The latter is more useful if you want to split into lists of 3 or more elements, without spelling it out, such as:

>>> [list(t) for t in zip(*4*[iter(x)])]
[[0, 1, 2, 3], [4, 5, 6, 7]]

---

If zip(*2*[iter(x)]) looks a little odd to you (and it did to me the first time I saw it!), take a look at How does zip(*[iter(s)]*n) work in Python?.

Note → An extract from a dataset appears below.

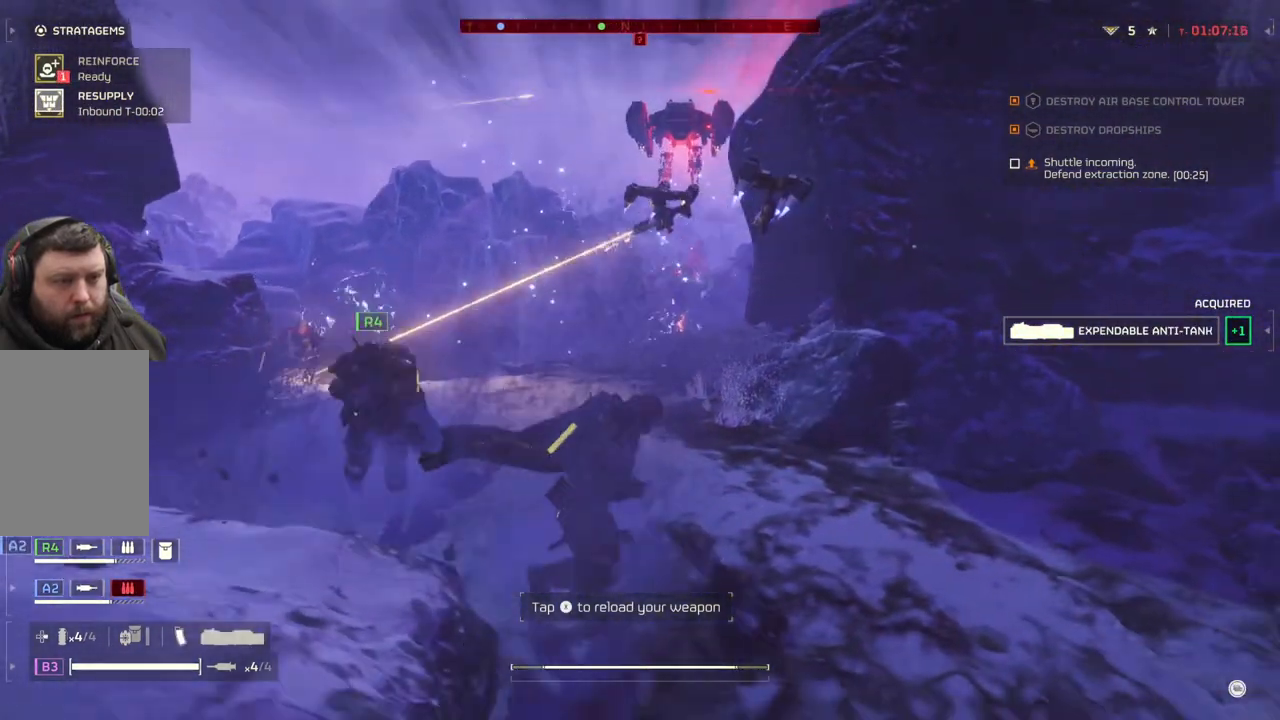
{"buttons": [], "left_stick": "up", "events": [[50, "left_stick", "down-right"], [183, "left_stick", "right"], [400, "left_stick", "up"]]}
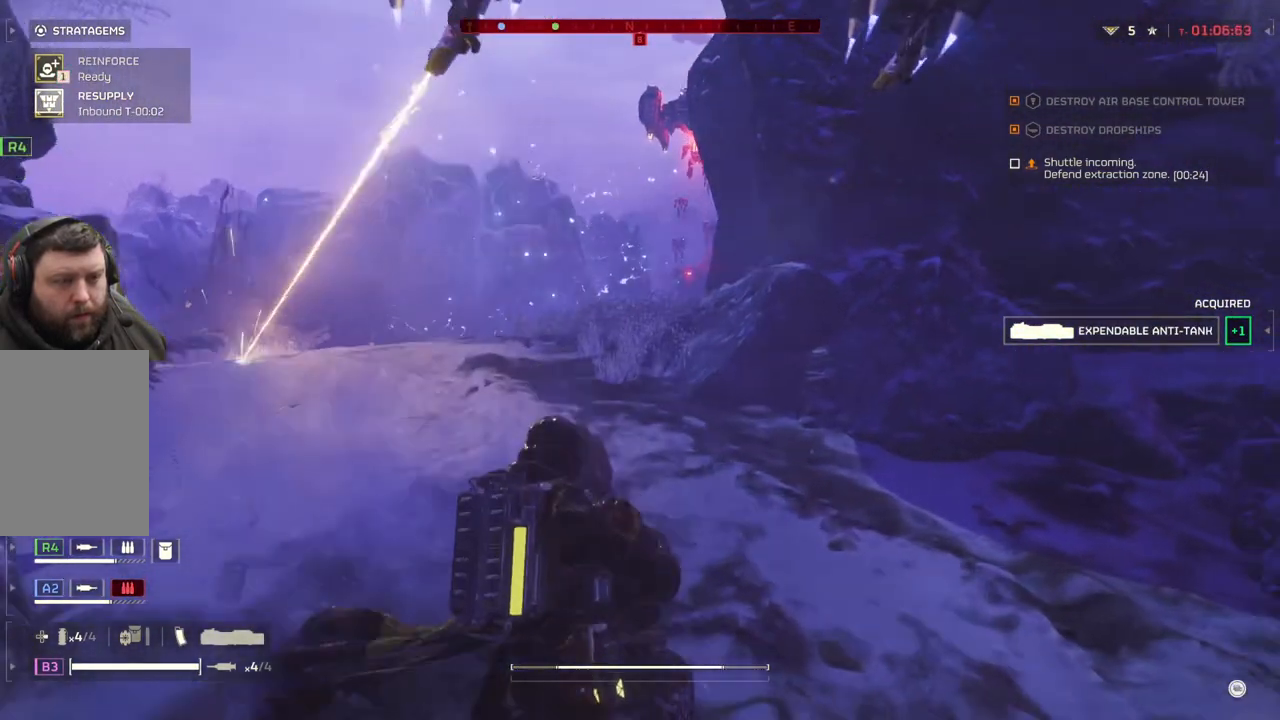
{"buttons": [], "left_stick": "up-left", "events": [[83, "left_stick", "up-left"]]}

See also this pairwise implementation, which I think is pretty neat.

Answer 2

Input:

x = range(8) # any even sequence

Solution:

output = []
for i, j in zip(*[iter(x)]*2):
    output.append( [i, j] )

Output:

print output
[[0, 1], [2, 3], [4, 5], [6, 7]]

Answer 3

If you want tuples instead of lists you can try:

>>> zip(range(0, 8, 2), range(1, 8, 2))
[(0, 1), (2, 3), (4, 5), (6, 7)]

Answer 4

You can rewrite it a bit:

>>> l = range(8)
>>> [[l[i], l[i+1]] for i in xrange(0, len(l), 2)]
[[0, 1], [2, 3], [4, 5], [6, 7]]

For some list tasks you can use itertools, but I'm pretty sure there's no helper function for this one.